What we've accomplished

  • Created a compute environment, with CPU, memory, and disk space tailored to our needs.
  • Launched a Jupyter notebook within our workspace.
  • Executed a few essential commands in the notebook.
  • Learned a little about the runtime environment -- disk layout, R version, system software dependencies, package management.

RStudio Cloud Environments

Creating an RStudio cloud environment

  • Return to the workspace DASHBOARD and click on the Cloud Environment widget. Cloud Environment Widget
  • Select the RStudio custom environment and click NEXT. RStudio Custom Environment
  • What's happening?
    • Jupyter runtime is being replaced by RStudio runtime.
    • Persistent disk (user home directories) remain across runtimes.

→ **WHAT TO DO**:
[1] Check each statement against the cloud environment text and mark it yes or no, quoting the words from the text that decide it.
(a) The Jupyter notebook was launched inside the workspace.
(b) Switching to the RStudio runtime erases the user home directories.
(c) After choosing the RStudio custom environment, you click NEXT.
[2] Go on with the text about setting up RStudio and Jupyter cloud environments, picking up after its final line.
The records that come next were drawn from a separate source.

[Saved data entries]

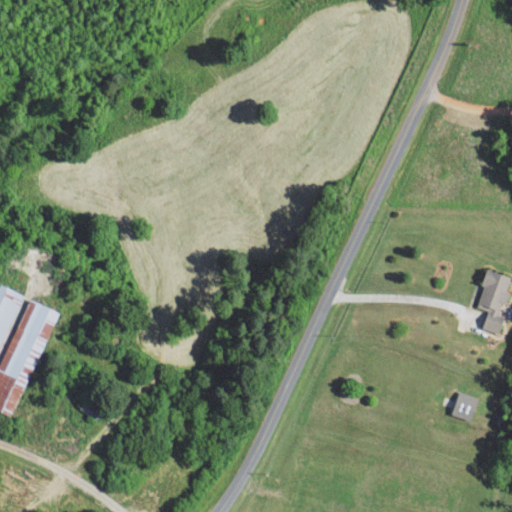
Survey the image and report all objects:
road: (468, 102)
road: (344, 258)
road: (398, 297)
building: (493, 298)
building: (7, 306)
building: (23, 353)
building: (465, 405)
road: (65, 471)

* * *

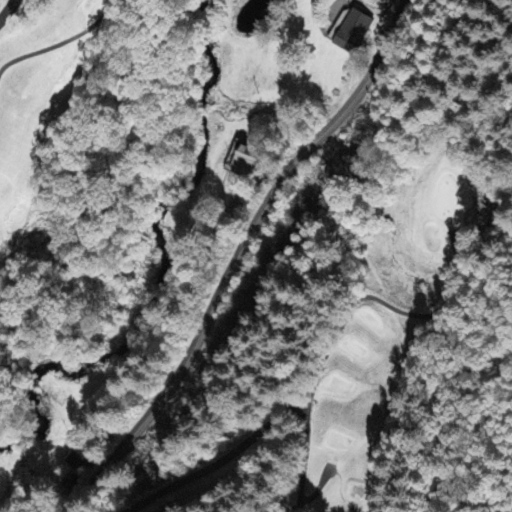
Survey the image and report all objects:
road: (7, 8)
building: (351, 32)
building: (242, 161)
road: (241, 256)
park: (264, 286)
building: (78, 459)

→ **SOLVED TASKS**:
[1]
(a) Yes: "Launched a Jupyter notebook within our workspace."
(b) No: "Persistent disk (user home directories) remain across runtimes."
(c) Yes: "Select the RStudio custom environment and click NEXT."

[2]
RStudio in AnVIL

  • Launch RStudio. Launch RStudio
  • Our old friend... RStudio
  • Persistent disk mounted at /home/rstudio.
  • Notebooks from the Jupyter runtime under the workspace folder.
  • BiocManager available
    • Fast binary installation of CRAN packages.
    • 'bioconductor_docker' philosophy: system requirements for most Bioconductor / CRAN packages already installed.
  • Terminal access via the Tools menu.

Summary

What You've Accomplished

AnVIL Accounts and Workspaces

  • Created Google and AnVIL accounts.
  • Navigated workspaces.
  • Cloning workspaces to allow your own development.
  • Billing accounts to pay for the computation you'll perform.

Jupyter notebooks

  • Created a compute environment, with CPU, memory, and disk space tailored to our needs.
  • Launched a Jupyter notebook within our workspace.
  • Executed a few essential commands in the notebook.
  • Learned a little about the runtime environment -- disk layout, R version, system software dependencies, package management.

RStudio Cloud Environments

  • Changed compute environment to use RStudio image.
  • Launched RStudio to discover an old friend.
  • 'Persistent disk'... persists from Jupyter session.
  • Some perks, e.g., fast binary installation of CRAN packages.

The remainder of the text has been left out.